In the records below, the lines between the one holding "toy robot [153,283,220,378]" and the one holding "black flashlight [623,470,665,520] -> none", inclusive, are to be transcribed exactly; no pictures are to be included.

(Recorded data)
★ ★ ★ ★ ★
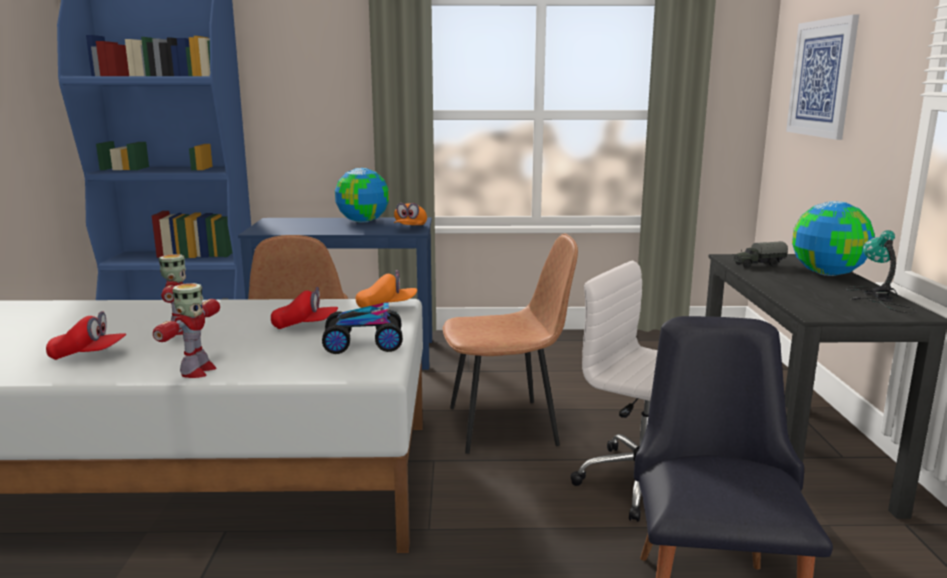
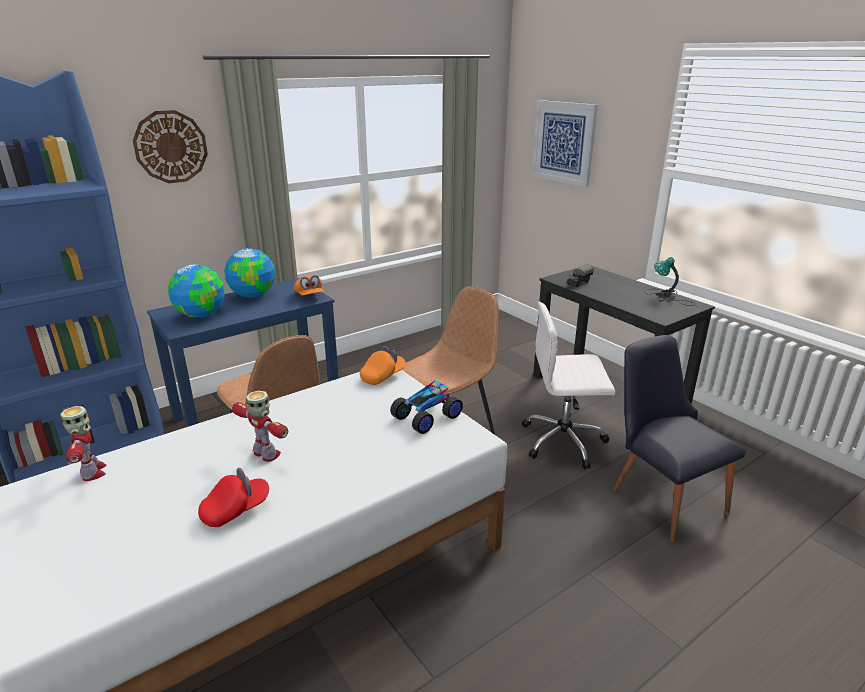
camera: 35 degrees left, 10 degrees up
toy robot [153,283,220,378] -> toy robot moved to [60,406,106,481]
red cap [271,287,338,329] -> none
globe [792,201,875,276] -> globe moved to [168,264,225,317]
none -> wall clock [133,110,208,183]

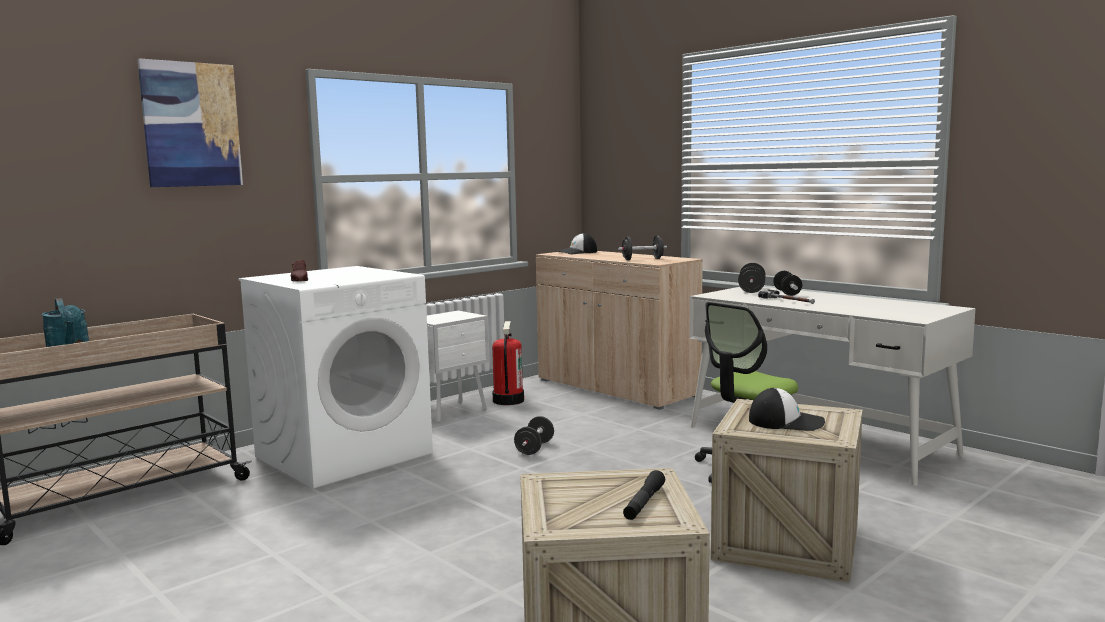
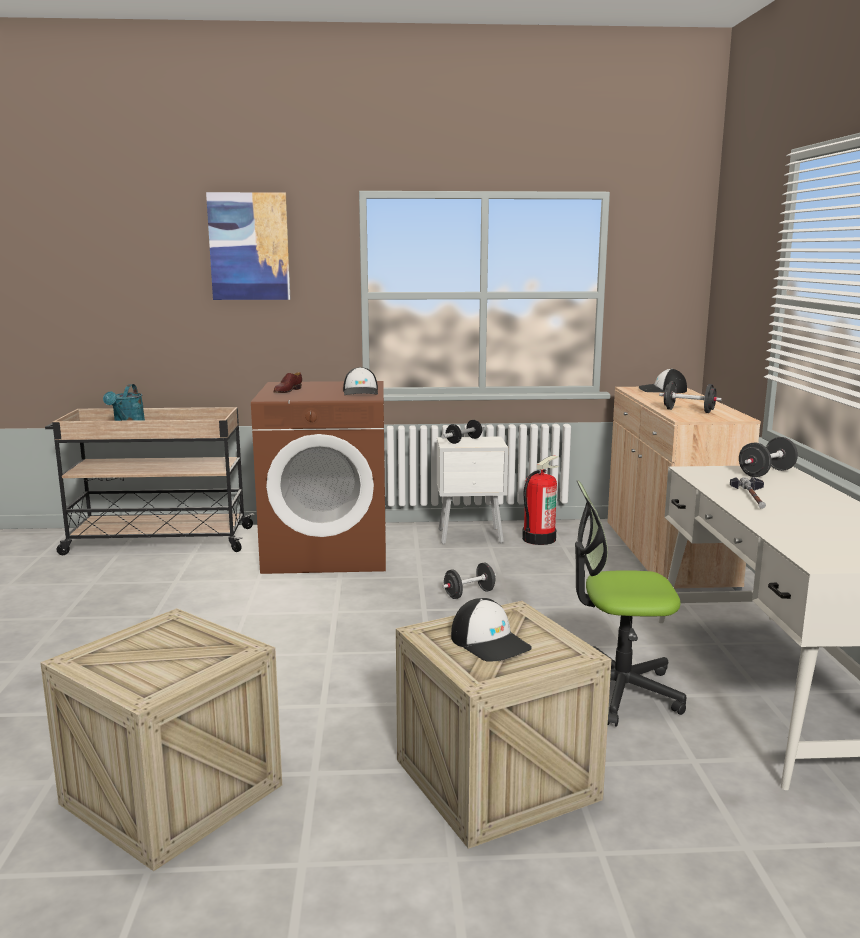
camera: 40 degrees right, 5 degrees up
white washing machine [238,266,433,489] -> brown washing machine [251,381,386,574]
black flashlight [623,470,665,520] -> none
dumbbell [773,271,802,296] -> dumbbell moved to [441,420,486,444]
none -> cap [343,367,378,395]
★ ★ ★ ★ ★
:: WRITTEN SOLUTION ::
toy robot [153,283,220,378] -> toy robot moved to [60,406,106,481]
red cap [271,287,338,329] -> none
globe [792,201,875,276] -> globe moved to [168,264,225,317]
none -> wall clock [133,110,208,183]

camera: 40 degrees right, 5 degrees up
white washing machine [238,266,433,489] -> brown washing machine [251,381,386,574]
black flashlight [623,470,665,520] -> none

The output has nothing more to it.